Transactions specialised as Institutional Term Loans for Brickworks, Visy, Viva Energy REIT and various others indicate the level of demand from institutional investors to participate in loans, not just focussing on high yield but building out a broad portfolio of unrated credit to complement existing portfolios. Leverage finance transactions have grown strongly in the Unitranche and Term B markets locally. Demand for these assets has been driven by several large institutional funds placing significant commitments to underpin transactions.
Following this has been a series of smaller funds and then several investment banks with deep global distribution channels, willing to provide underwritten commitments to their broad channels to stimulate this market.
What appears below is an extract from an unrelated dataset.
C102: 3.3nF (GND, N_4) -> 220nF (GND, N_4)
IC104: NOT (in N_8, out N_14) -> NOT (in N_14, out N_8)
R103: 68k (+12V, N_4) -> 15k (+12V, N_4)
There is no indication that institutional demand will wane or weaken over coming years. Funds are now firmly positioned in all levels of the syndicated loan market and will continue so as funds under management increase and drive alternate asset allocation volumes higher.
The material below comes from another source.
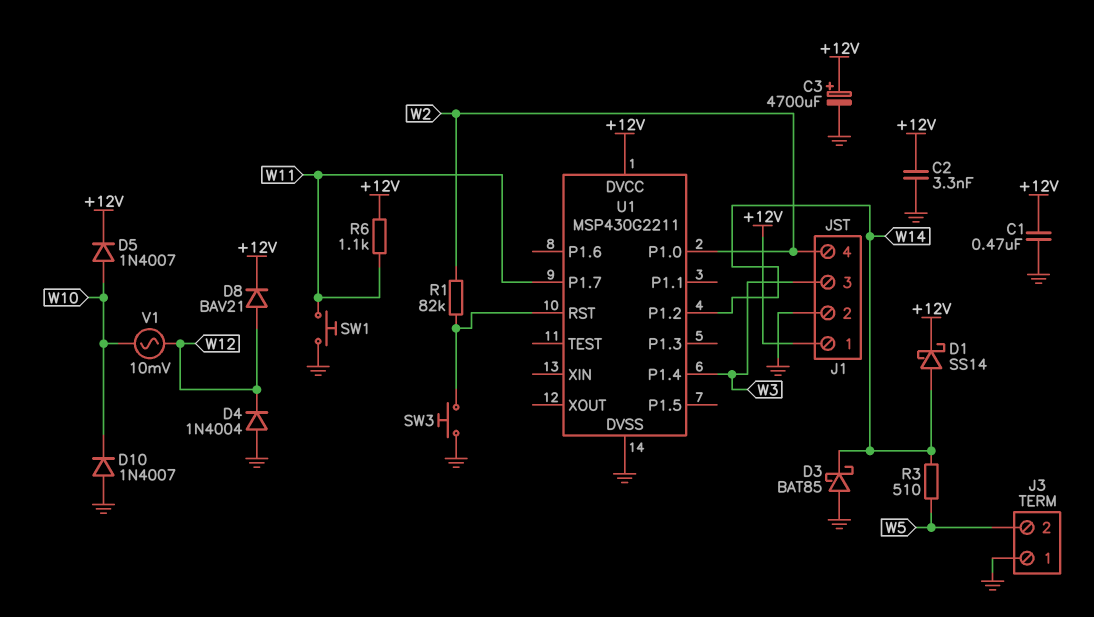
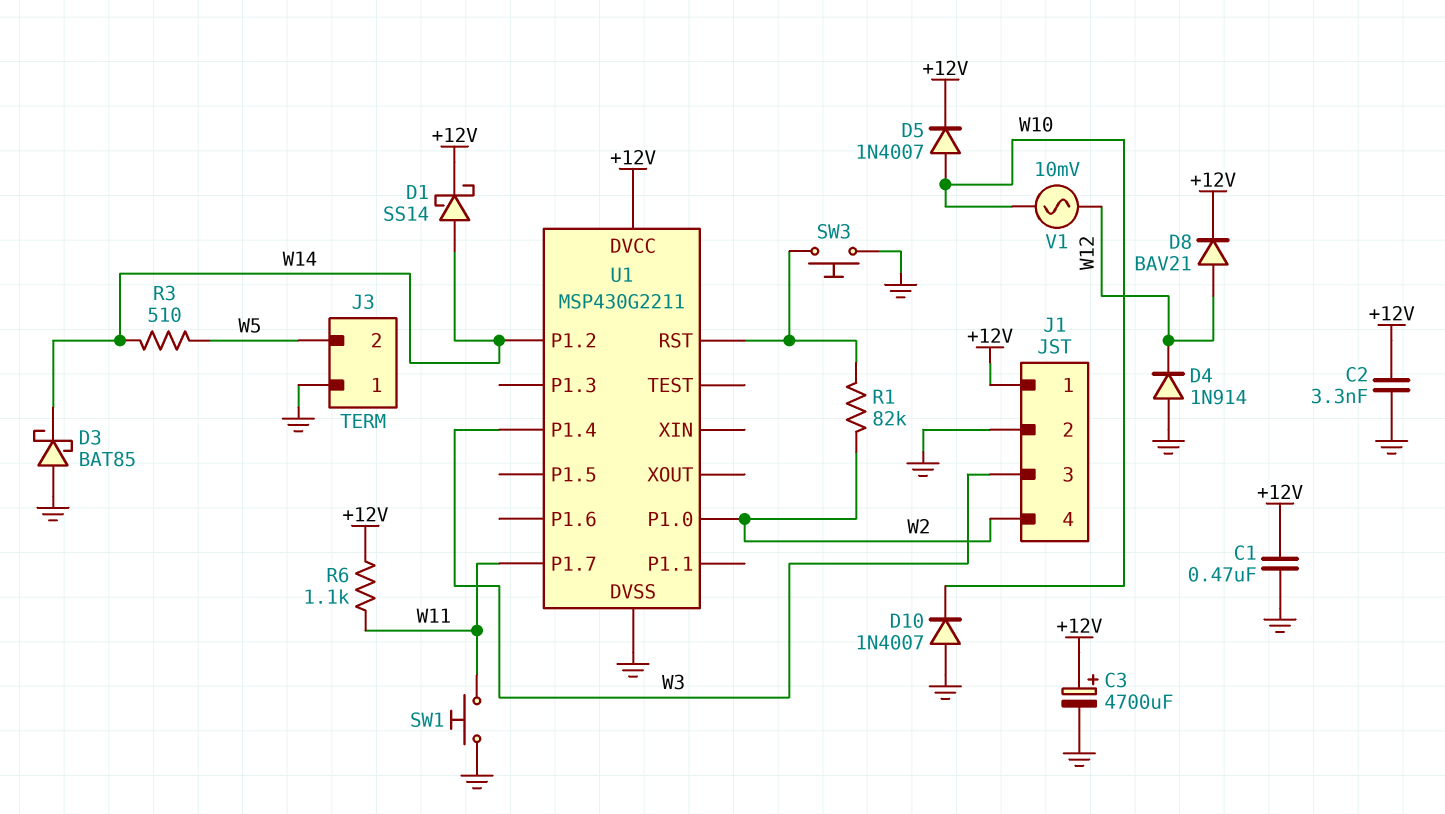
D4: diode 1N4004 (A GND, K W12) -> diode 1N914 (A GND, K W12)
Significant demand for assets from banks has driven strong pricing outcomes for borrowers during 2018. Starting the year flat, pricing has eased in during the year driven by weight of commitments from banks in Australia and Asia:
Differential sector pricing has been a strong theme. Infrastructure and Energy/Utility borrowers have benefited from high demand, pricing between 20 and 30 basis points inside the broader corporate and institutional market. Notwithstanding this preference, pricing for all sectors has remained tight and borrowers have benefited from excellent pricing conditions.
With more banks than ever opening and maintaining branches in Australia, in addition to increased institutional participation, conditions are expected to remain very strong for corporate and institutional level borrowers in Australia.
Key headwinds of increasing bank regulation are likely to change the composition of lending groups and potentially pricing outcomes, rather than strictly limit availability of loan credit. Expect a strong year in 2019 as Australian and Asian banks in particular continue to provide Australian business with the credit they need to move the Australian economy forward.